Ни открыткодержатели. Ни мешочки из полиэстера. Ни чашечки с блюдцами для кофе эспрессо…
Ни даже для прихожей картины. Печать методом объемных мазков. Полный эффект оригинала.
Все раздражало Льва Лаврентьевича, но более всего манекены. Стали с некоторых пор манекены его бесить. Всех типов. Безголовые, например, — когда мода на безголовых пошла. Но и с головами бесили — независимо от фактуры лица. Гладколицые, без глаз и ушей, без носа и рта, у которых голова как яйцо страусиное; или с небывалыми харями инопланетных пришельцев; или, например, с нарочитыми искажениями пропорций человеческого лица — всех мастей микро- и макроцефалы; или, напротив, исполненные в крайне гиперреалистической манере, когда видны и морщины на лбу, и ямочка на подбородке, и когда перепутать легко эту нелюдь с продавцом-консультантом. Раньше были они не такими, раньше были они без претензий. Вот за что Лев Лаврентьевич их невзлюбил — за претензию! Глядя на манекен, Лев Лаврентьевич не мог не думать о человеке. Можно ли, глядя на манекен, не потерять веру в род человеческий, ибо не по подобию ли человека сотворен манекен? Вспомнилось Льву Лаврентьевичу, как по ящику некто объяснял основным свойством всех манекенов, а именно их способностью всегда функциональными быть, их же, даже раздетых, асексуальность. То есть манекен в принципе ни на что не готов провоцировать человека (кроме, конечно, покупки). Но, во-первых, это как еще функциональность понимать — может, есть и такие, для кого манекена основная функция вовсе и не быть обязательно вешалкой, а во-вторых, вот Льва Лаврентьевича пример: если, по мысли того телевизионного умника, не способен манекен вызвать сильных эмоций, то отчего же так хочется Льву Лавретьевичу дать манекену по морде? Не любому, допустим, не каждому, а хотя бы конкретно вот этому — что стоит в бордовой футболке и клубном шелковом пиджаке и у которого даже ресницы имеются, а взгляд едва ль не осмысленный, или хуже: едва ль не идейный? Лев Лаврентьевич сжал кулаки, но сдержался, не дал манекену по морде. Отошел. Вышел на улицу, ничего не купив.
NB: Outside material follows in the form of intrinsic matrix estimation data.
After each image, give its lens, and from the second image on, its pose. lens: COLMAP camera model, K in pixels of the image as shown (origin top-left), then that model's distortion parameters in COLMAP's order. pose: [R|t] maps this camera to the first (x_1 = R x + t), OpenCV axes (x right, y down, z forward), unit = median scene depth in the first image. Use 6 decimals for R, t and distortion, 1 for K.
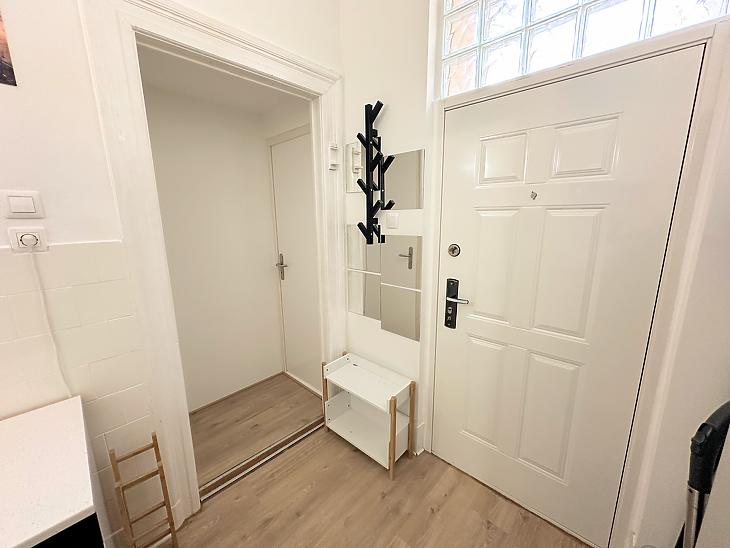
lens RADIAL K [[290.8, 0, 364.2], [0, 290.8, 273.8], [0, 0, 1]] dist [-0.002970, 0.000074]
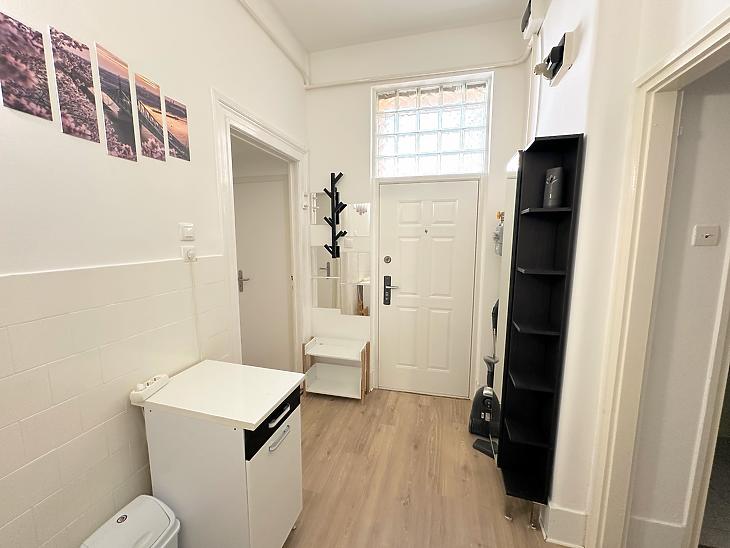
lens RADIAL K [[290.8, 0, 363.7], [0, 290.8, 274.4], [0, 0, 1]] dist [-0.002970, 0.000074]
pose [[0.882515, -0.048450, 0.467782, -0.637552], [0.084202, 0.994884, -0.055813, 0.093668], [-0.462685, 0.088644, 0.882080, -0.483215]]
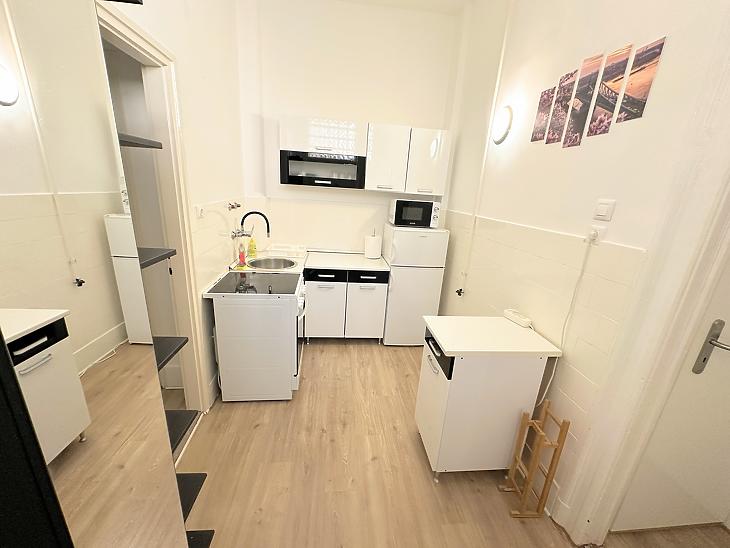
lens RADIAL K [[290.8, 0, 364.9], [0, 290.8, 276.0], [0, 0, 1]] dist [-0.002970, 0.000074]
pose [[-0.651375, 0.189166, -0.734797, 0.360625], [-0.208682, 0.886412, 0.413188, -0.172004], [0.729494, 0.422480, -0.537911, 0.612635]]
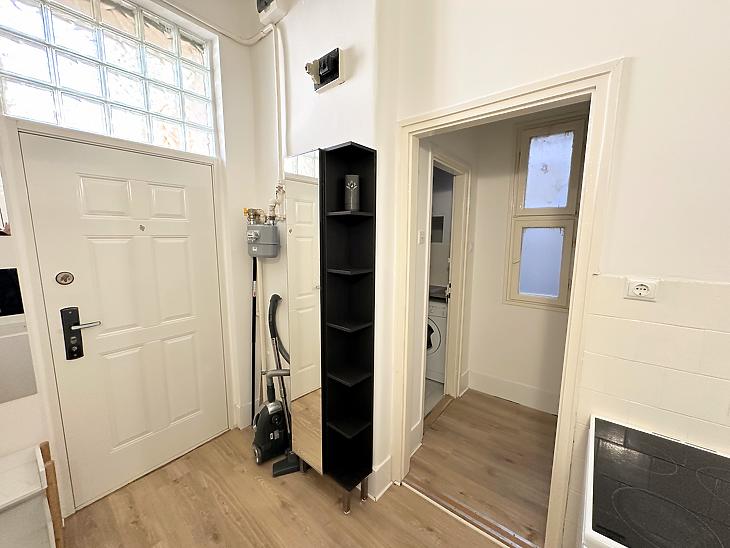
lens RADIAL K [[290.8, 0, 361.4], [0, 290.8, 274.7], [0, 0, 1]] dist [-0.002970, 0.000074]
pose [[-0.057784, -0.127039, 0.990213, -0.684446], [0.194784, 0.971373, 0.135989, -0.030353], [-0.979143, 0.200735, -0.031384, 0.052722]]
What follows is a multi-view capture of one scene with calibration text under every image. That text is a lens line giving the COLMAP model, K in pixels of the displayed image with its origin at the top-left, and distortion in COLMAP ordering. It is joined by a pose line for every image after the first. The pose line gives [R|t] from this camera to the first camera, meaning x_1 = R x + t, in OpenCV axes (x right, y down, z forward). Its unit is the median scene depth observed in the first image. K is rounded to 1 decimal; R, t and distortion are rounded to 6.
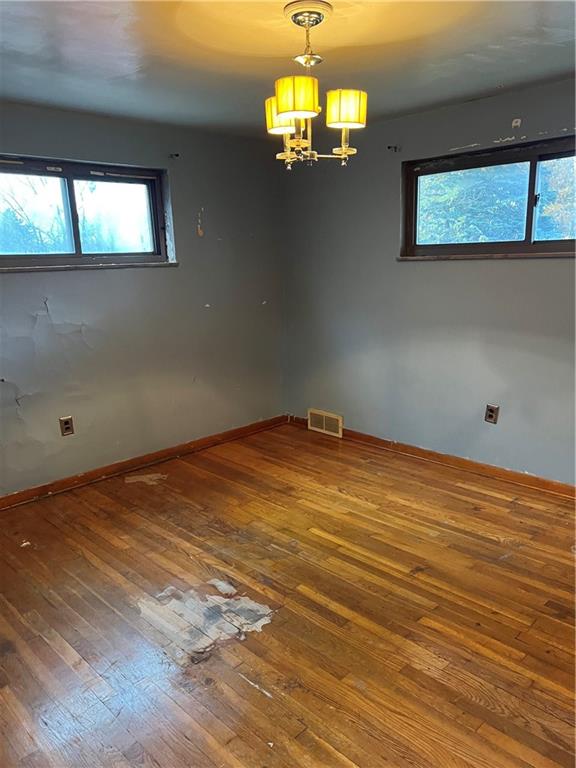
lens RADIAL K [[576.6, 0, 292.3], [0, 576.6, 380.4], [0, 0, 1]] dist [0.052876, -0.047131]
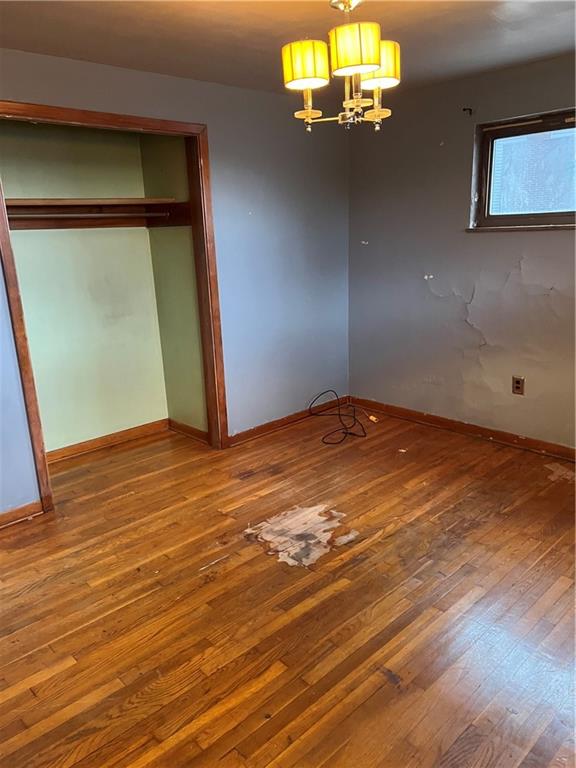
lens RADIAL K [[576.6, 0, 292.3], [0, 576.6, 380.4], [0, 0, 1]] dist [0.052876, -0.047131]
pose [[-0.014043, 0.287114, -0.957794, 0.827590], [-0.178387, 0.941801, 0.284935, -0.208676], [0.983860, 0.174859, 0.037992, 0.811940]]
Автомобильная пробка медленно рассасывалась.
“Забудь свой геморрой!” — призывал светящийся постер. Клинический случай, — сказал себе Лев Лаврентьевич, машинально прочитав адрес клиники. Все-таки он старался воздерживаться от чтения рекламных текстов. Не всегда получалось.
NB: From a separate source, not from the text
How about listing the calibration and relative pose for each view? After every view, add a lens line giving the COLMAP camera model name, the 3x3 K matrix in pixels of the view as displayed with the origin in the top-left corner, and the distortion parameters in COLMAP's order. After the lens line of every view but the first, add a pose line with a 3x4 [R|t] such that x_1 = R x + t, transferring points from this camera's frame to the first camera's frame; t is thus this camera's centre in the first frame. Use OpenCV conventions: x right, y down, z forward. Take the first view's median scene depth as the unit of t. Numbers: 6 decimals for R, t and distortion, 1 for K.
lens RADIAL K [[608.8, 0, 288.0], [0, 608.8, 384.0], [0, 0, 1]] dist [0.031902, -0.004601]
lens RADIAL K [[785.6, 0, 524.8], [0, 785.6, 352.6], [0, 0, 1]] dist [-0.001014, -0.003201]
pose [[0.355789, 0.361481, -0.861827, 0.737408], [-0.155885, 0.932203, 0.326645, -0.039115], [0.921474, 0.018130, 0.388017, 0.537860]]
Возле “геморроя” стояла компания неопрятных молодых людей, один самозабвенно тренькал на гитаре и омерзительно блеял, думая, что поет, а его подруга, тоже думая, что он поет и что эта песнь достойна вознаграждения, приставала к прохожим с протянутой шляпой. Ко Льву Лаврентьевичу тоже метнулась, но сразу отступила, прочтя на его лице категоричное “не подаю”. На самом деле на лице Льва Лаврентьевича выражалось нечто более сложное: “Сначала играть научитесь и петь, а потом, сосунки, вылезайте на публику!” Мимо прошел, злой как черт. Почему, почему они так? Лев Лаврентьевич тоже четыре знает аккорда и может стренькать не хуже, чем тот, но почему же он ни при каких обстоятельствах никогда себе не позволит скромное свое умение кому-нибудь навязать — тем паче за мзду?! Если допустить невозможное и представить Льва Лаврентьевича за клянченьем денег (по роковой, допустим, нужде или, что допустимее, под угрозой четвертования), это будет (чего, конечно, никогда не будет) нищий, в рубище и без сапог, смиренный Лев Лаврентьевич, севший по-честному на грязный асфальт и положивший перед собой мятую кепку — но без гитары! Без песен! Без неумелых кунштюков!
И что такое “забудь свой геморрой”? Почему его надо забыть, если он уже есть? Как забыть — как сумку, как зонтик?.. А это идиотское уточнение “свой”!.. Свой забыть, а чужой геморрой забывать не надо?
Он почувствовал, что если не выпьет хотя бы чуть-чуть, то может сорваться.
Лев Лаврентьевич не стал спускаться в подземный переход, ведущий к станции метро, а, пройдя шагов двести, свернул в малонаселенный Т-ский переулок. Там в подвальчике размещалась рюмочная, с осени прошлого года именуемая “Эльбрусом”, но по старой памяти больше известная как “Котлетная”.